I have a docker image that needs the container IP address (or hostname) to be passed by the command line.

Is it possible expansion the pod hostname or IP in the container command definition? if not, what is the better way to obtain it in a kuberneted deployed container?

In AWS I usually obtain it by contacting the EC2 meta-data service, I can do somethng similar contacting the kubernetes api, as long as I can obtain the pod name/id?

Thanks.

-- Filippo De Luca
docker
kubernetes

2 Answers

10/27/2015

Depending on your pod setup, you may be able to use hostname -i.

E.g.

$ kubectl exec ${POD_NAME} hostname -i
10.245.2.109

From man hostname

...
-i, --ip-address
      Display the network address(es) of the host name. Note that this works only if the host name can be resolved.

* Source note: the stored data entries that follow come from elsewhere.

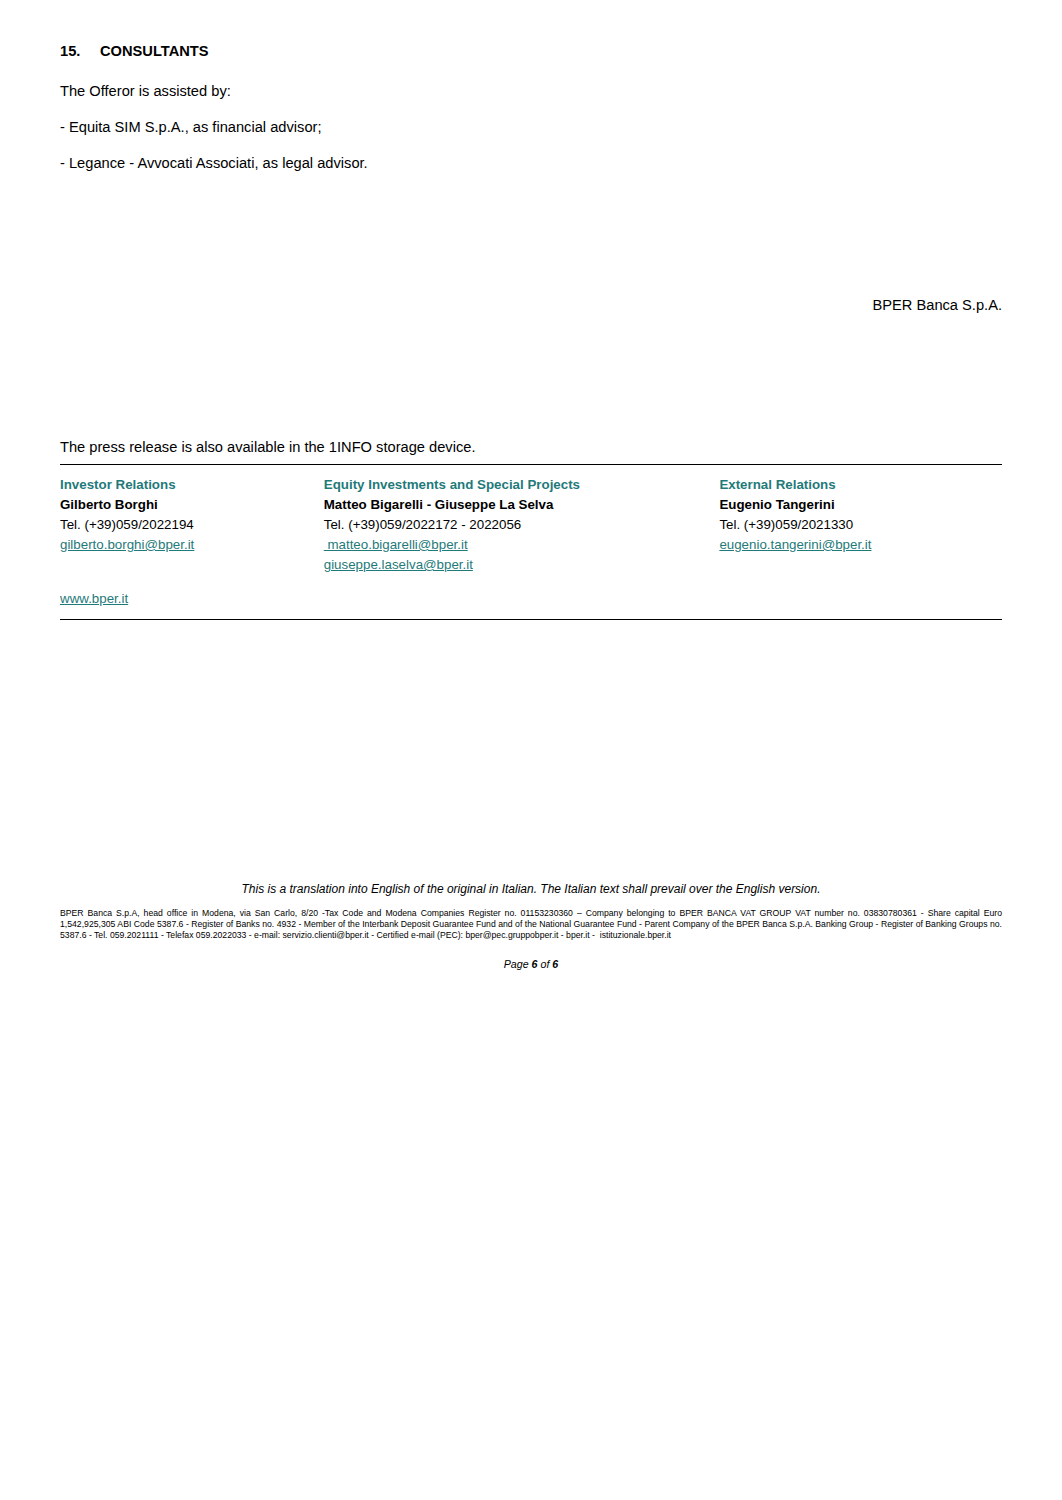15. CONSULTANTS
The Offeror is assisted by:
- Equita SIM S.p.A., as financial advisor;
- Legance - Avvocati Associati, as legal advisor.
BPER Banca S.p.A.
The press release is also available in the 1INFO storage device.
| Investor Relations Gilberto Borghi Tel. (+39)059/2022194 gilberto.borghi@bper.it | Equity Investments and Special Projects Matteo Bigarelli - Giuseppe La Selva Tel. (+39)059/2022172 - 2022056 matteo.bigarelli@bper.it giuseppe.laselva@bper.it | External Relations Eugenio Tangerini Tel. (+39)059/2021330 eugenio.tangerini@bper.it |
www.bper.it
This is a translation into English of the original in Italian. The Italian text shall prevail over the English version.
BPER Banca S.p.A, head office in Modena, via San Carlo, 8/20 -Tax Code and Modena Companies Register no. 01153230360 – Company belonging to BPER BANCA VAT GROUP VAT number no. 03830780361 - Share capital Euro 1,542,925,305 ABI Code 5387.6 - Register of Banks no. 4932 - Member of the Interbank Deposit Guarantee Fund and of the National Guarantee Fund - Parent Company of the BPER Banca S.p.A. Banking Group - Register of Banking Groups no. 5387.6 - Tel. 059.2021111 - Telefax 059.2022033 - e-mail: servizio.clienti@bper.it - Certified e-mail (PEC): bper@pec.gruppobper.it - bper.it - istituzionale.bper.it
Page 6 of 6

Avoid using this option; use hostname --all-ip-addresses instead.

-I, --all-ip-addresses
      Display  all  network  addresses  of  the  host. This option enumerates all configured addresses on all network interfaces. The loopback interface and IPv6 link-local addresses are omitted. Contrary to option -i, this
          option does not depend on name resolution. Do not make any assumptions about the order of the output.
...
-- Tim Allclair
Source: StackOverflow

10/22/2015

In v1.1 (releasing soon) you can expose the pod's IP as an environment variable through the downward api (note that the published documentation is for v1.0 which doesn't include pod IP in the downward API).

Prior to v1.1, the best way to get this is probably by querying the API from the pod. See Accessing the API from a Pod for how to access the API. The pod name is your $HOSTNAME, and you can find the IP with something like:

wget -O - ${KUBERNETES_RO_SERVICE_HOST}:${KUBERNETES_RO_SERVICE_PORT}/api/v1/namespaces/default/pods/${HOSTNAME} | grep podIP

Although I recommend you use a json parser such as jq

EDIT:

Just wanted to add that pod IP is not preserved across restarts, which is why the usual recommendation is to set up a service pointing to your pod. If you do use a service, the services IP will be fixed and act as a proxy to the pod, even across restarts. Service IPs are provided as environment variables, such as FOO_SERVICE_HOST and FOO_SERVICE_PORT.